For more information about the major IRP function codes that drivers are required to handle, see IRP Major Function Codes.

In general, the I/O manager sends IRPs with at least two I/O stack locations to mass-storage device drivers because a file system is layered over other drivers for mass-storage devices. The I/O manager sends IRPs with a single stack location to any driver that has no other driver layered above it.

However, the I/O manager provides support for adding a new driver to any chain of existing drivers in the system. For example, an intermediate mirror driver that backs up data on a given disk partition might be inserted between a pair of drivers, such as the file system driver and lowest-level driver shown in the Processing IRPs in Layered Drivers figure. When this new driver attaches itself to the device stack, the I/O manager adjusts the number of I/O stack locations in all IRPs it sends to the file system, mirror, and lowest-level drivers. Every IRP that the file system in the Processing IRPs in Layered Drivers figure allocated would also contain another I/O stack location for such a new mirror driver.

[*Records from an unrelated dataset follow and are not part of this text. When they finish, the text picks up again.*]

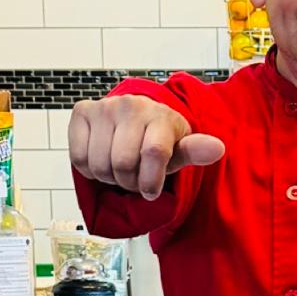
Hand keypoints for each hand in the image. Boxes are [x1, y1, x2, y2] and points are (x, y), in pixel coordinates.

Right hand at [68, 96, 225, 200]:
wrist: (135, 119)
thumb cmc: (159, 139)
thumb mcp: (179, 149)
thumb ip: (195, 151)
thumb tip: (217, 149)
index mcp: (160, 115)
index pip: (153, 153)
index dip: (150, 181)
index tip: (152, 190)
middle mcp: (131, 105)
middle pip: (122, 163)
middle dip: (128, 181)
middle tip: (134, 177)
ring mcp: (105, 107)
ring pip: (99, 164)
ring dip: (108, 177)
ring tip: (119, 169)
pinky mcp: (82, 112)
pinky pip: (79, 157)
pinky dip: (89, 169)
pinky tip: (101, 158)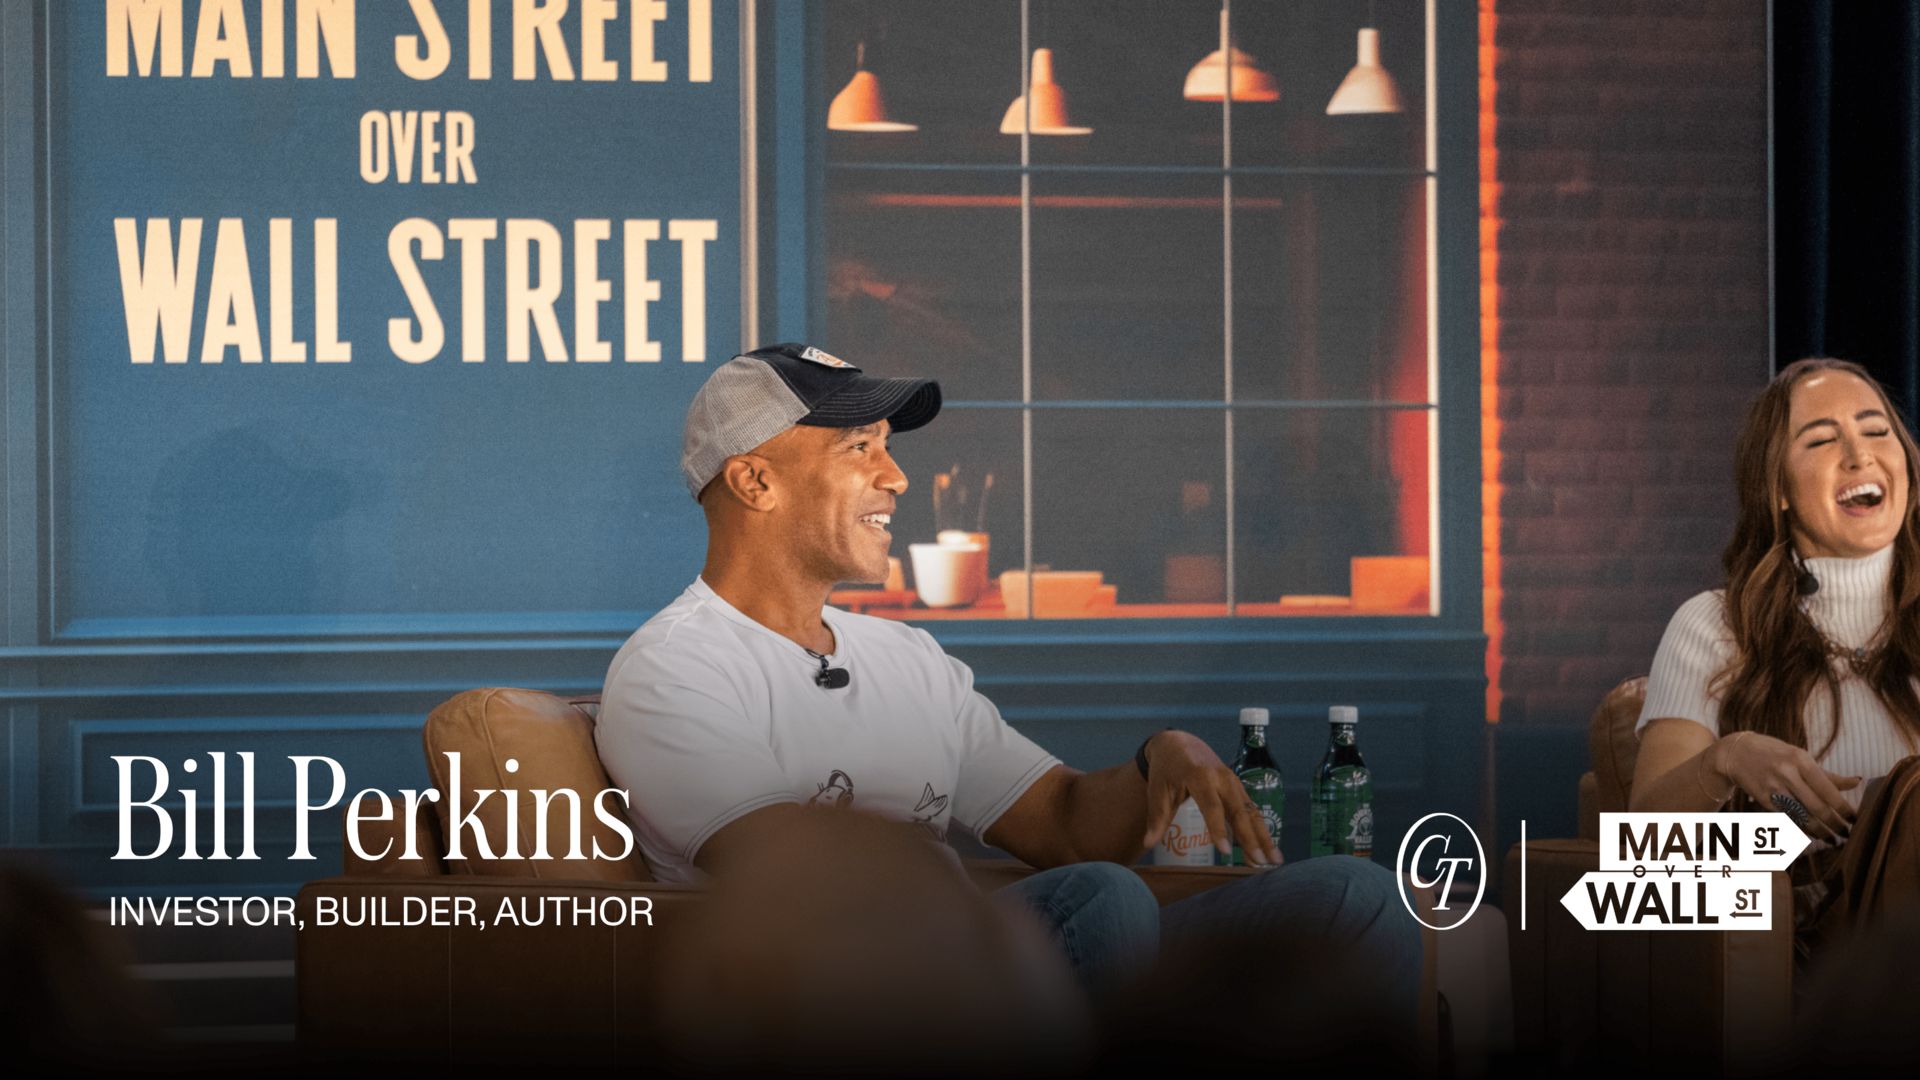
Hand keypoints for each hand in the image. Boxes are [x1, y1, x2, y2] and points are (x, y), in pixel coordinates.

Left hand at [1136, 731, 1281, 866]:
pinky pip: (1251, 810)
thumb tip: (1147, 844)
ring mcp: (1233, 782)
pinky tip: (1269, 848)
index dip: (1218, 830)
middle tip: (1259, 862)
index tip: (1225, 852)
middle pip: (1239, 811)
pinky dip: (1261, 830)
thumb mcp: (1157, 790)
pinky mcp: (1238, 787)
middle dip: (1251, 838)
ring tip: (1276, 860)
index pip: (1212, 806)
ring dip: (1264, 837)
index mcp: (1200, 776)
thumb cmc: (1166, 769)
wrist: (1179, 744)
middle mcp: (1222, 778)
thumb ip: (1157, 817)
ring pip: (1251, 812)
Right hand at [1712, 731, 1861, 841]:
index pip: (1828, 790)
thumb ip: (1828, 774)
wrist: (1735, 753)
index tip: (1855, 819)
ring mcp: (1773, 787)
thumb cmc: (1774, 753)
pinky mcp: (1763, 799)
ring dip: (1819, 831)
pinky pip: (1786, 818)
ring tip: (1831, 838)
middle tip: (1847, 834)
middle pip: (1817, 807)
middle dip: (1835, 824)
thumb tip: (1858, 782)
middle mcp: (1787, 773)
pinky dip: (1800, 828)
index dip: (1844, 808)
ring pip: (1802, 817)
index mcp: (1801, 760)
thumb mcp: (1800, 757)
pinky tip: (1811, 834)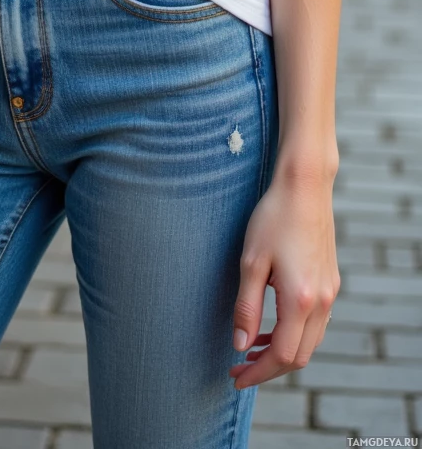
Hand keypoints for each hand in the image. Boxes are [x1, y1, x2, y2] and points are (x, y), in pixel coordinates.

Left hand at [230, 173, 338, 388]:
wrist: (304, 187)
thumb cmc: (273, 218)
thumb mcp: (251, 263)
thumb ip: (246, 309)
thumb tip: (239, 346)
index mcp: (301, 300)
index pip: (283, 356)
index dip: (258, 373)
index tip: (235, 378)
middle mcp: (322, 302)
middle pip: (300, 356)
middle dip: (269, 368)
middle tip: (239, 368)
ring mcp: (330, 292)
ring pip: (310, 341)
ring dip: (282, 351)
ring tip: (250, 348)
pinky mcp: (330, 281)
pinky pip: (316, 323)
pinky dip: (294, 333)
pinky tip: (271, 324)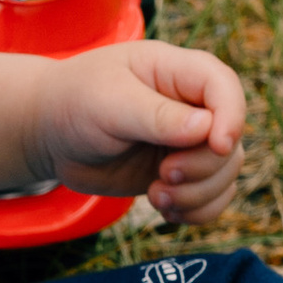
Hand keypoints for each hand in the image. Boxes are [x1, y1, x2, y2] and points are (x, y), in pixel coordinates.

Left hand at [29, 39, 247, 227]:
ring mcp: (189, 142)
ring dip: (198, 195)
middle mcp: (191, 105)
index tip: (216, 145)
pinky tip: (164, 208)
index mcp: (177, 71)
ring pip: (225, 173)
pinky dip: (196, 211)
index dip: (231, 116)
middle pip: (230, 139)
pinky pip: (212, 197)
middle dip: (203, 168)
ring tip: (157, 197)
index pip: (224, 87)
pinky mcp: (181, 173)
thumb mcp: (108, 101)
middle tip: (163, 175)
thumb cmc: (75, 102)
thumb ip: (156, 114)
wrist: (51, 133)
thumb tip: (206, 128)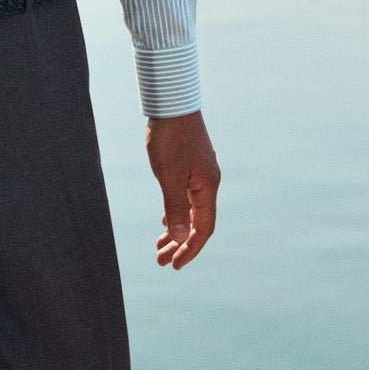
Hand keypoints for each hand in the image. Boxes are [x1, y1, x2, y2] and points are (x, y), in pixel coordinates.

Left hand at [145, 111, 220, 269]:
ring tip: (159, 246)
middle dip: (180, 245)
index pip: (203, 229)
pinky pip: (187, 198)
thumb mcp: (169, 175)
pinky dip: (177, 213)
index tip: (174, 266)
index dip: (189, 250)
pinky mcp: (192, 167)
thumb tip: (180, 238)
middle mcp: (208, 184)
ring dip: (176, 231)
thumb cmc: (170, 138)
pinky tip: (166, 219)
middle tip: (160, 262)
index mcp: (207, 188)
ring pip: (191, 211)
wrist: (172, 103)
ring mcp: (201, 175)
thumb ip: (176, 207)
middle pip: (197, 224)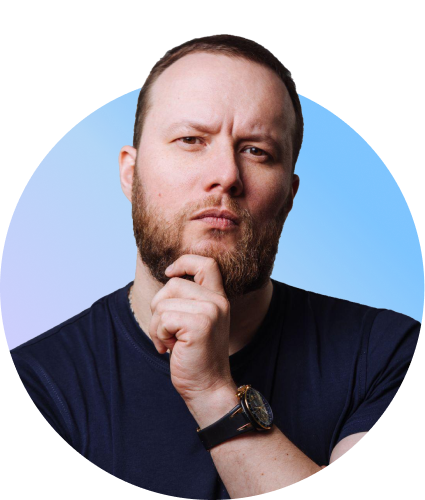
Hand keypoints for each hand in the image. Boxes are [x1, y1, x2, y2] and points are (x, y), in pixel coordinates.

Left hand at [149, 255, 233, 403]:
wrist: (208, 387)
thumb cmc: (196, 356)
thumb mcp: (196, 322)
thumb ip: (188, 300)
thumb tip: (168, 276)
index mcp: (218, 299)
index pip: (206, 263)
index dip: (184, 261)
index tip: (170, 272)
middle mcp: (217, 301)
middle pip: (172, 284)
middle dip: (160, 308)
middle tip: (168, 332)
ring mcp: (210, 311)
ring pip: (163, 303)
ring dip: (157, 326)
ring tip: (171, 342)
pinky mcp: (199, 325)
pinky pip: (162, 319)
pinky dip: (158, 335)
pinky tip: (170, 349)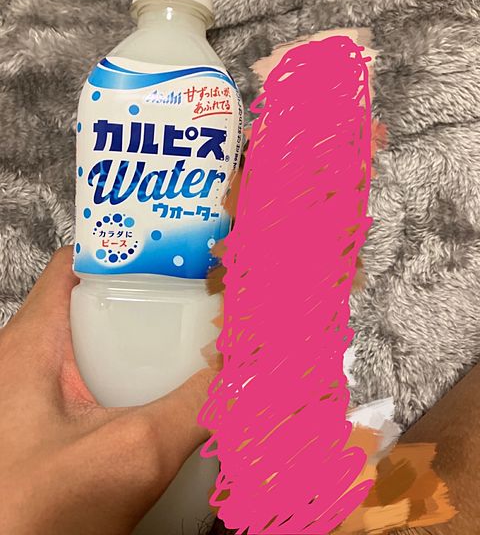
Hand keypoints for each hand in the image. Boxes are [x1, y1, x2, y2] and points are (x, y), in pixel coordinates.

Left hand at [0, 247, 214, 534]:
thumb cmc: (37, 514)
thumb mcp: (132, 451)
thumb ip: (198, 405)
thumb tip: (250, 365)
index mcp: (33, 341)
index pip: (78, 262)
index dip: (128, 246)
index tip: (179, 250)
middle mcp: (30, 359)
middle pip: (97, 303)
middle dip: (150, 298)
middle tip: (203, 300)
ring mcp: (39, 396)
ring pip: (101, 347)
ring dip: (145, 344)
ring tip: (198, 343)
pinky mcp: (52, 428)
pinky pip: (99, 386)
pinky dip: (135, 382)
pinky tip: (169, 400)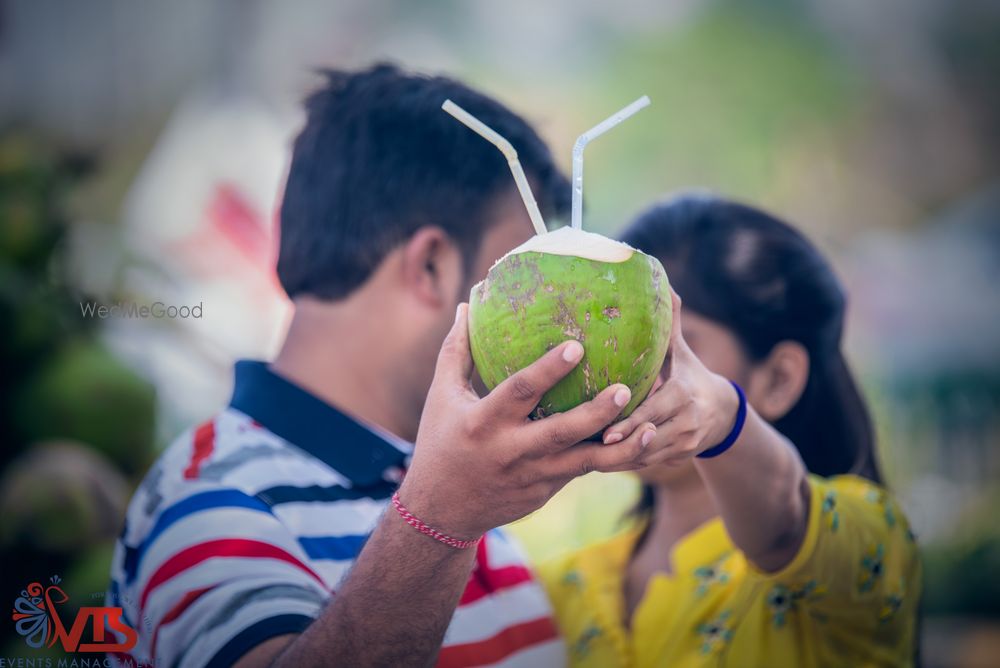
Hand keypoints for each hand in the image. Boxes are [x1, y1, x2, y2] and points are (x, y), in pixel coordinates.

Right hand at [398, 303, 657, 538]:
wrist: (442, 511)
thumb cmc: (441, 442)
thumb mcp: (442, 397)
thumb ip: (456, 352)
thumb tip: (465, 306)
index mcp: (483, 422)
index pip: (519, 392)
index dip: (548, 370)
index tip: (576, 347)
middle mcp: (511, 450)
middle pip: (560, 431)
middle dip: (595, 413)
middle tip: (624, 388)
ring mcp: (532, 475)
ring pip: (583, 461)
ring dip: (620, 445)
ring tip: (652, 426)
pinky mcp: (546, 490)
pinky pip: (583, 470)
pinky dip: (612, 457)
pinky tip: (641, 440)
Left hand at [601, 291, 738, 466]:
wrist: (723, 414)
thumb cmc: (689, 373)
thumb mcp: (681, 350)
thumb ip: (670, 322)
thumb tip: (662, 282)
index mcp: (684, 395)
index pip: (655, 411)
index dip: (630, 422)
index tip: (606, 430)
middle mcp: (687, 423)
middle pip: (647, 438)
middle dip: (618, 444)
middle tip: (587, 445)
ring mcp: (683, 445)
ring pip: (645, 456)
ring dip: (616, 458)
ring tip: (582, 454)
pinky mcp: (677, 460)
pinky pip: (645, 464)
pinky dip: (623, 463)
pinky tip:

Note that this support for adding new drivers to an existing chain implies certain restrictions on any particular driver's access to the I/O stack locations in IRPs:

  • A higher-level driver in a chain of layered drivers can safely access only its own and the next-lower-level driver's I/O stack locations in any IRP. Such a driver must set up the I/O stack location for the next-lower-level driver in IRPs. However, when designing such a higher-level driver, you cannot predict when (or whether) a new driver will be added to the existing chain just below your driver.

    Therefore, you should assume that any subsequently added driver will handle the same IRP major function codes (IRP_MJ_XXX) as the displaced next-lower-level driver did.

  • The lowest-level driver in a chain of layered drivers can safely access only its own I/O stack location in any IRP. When designing such a driver, you cannot predict when (or whether) a new driver will be added to the existing chain above your device driver.

    In designing a lowest-level driver, assume that the driver can continue to process IRPs using the information passed in its own I/O stack location, whatever the originating source of a given IRP and however many drivers are layered above it.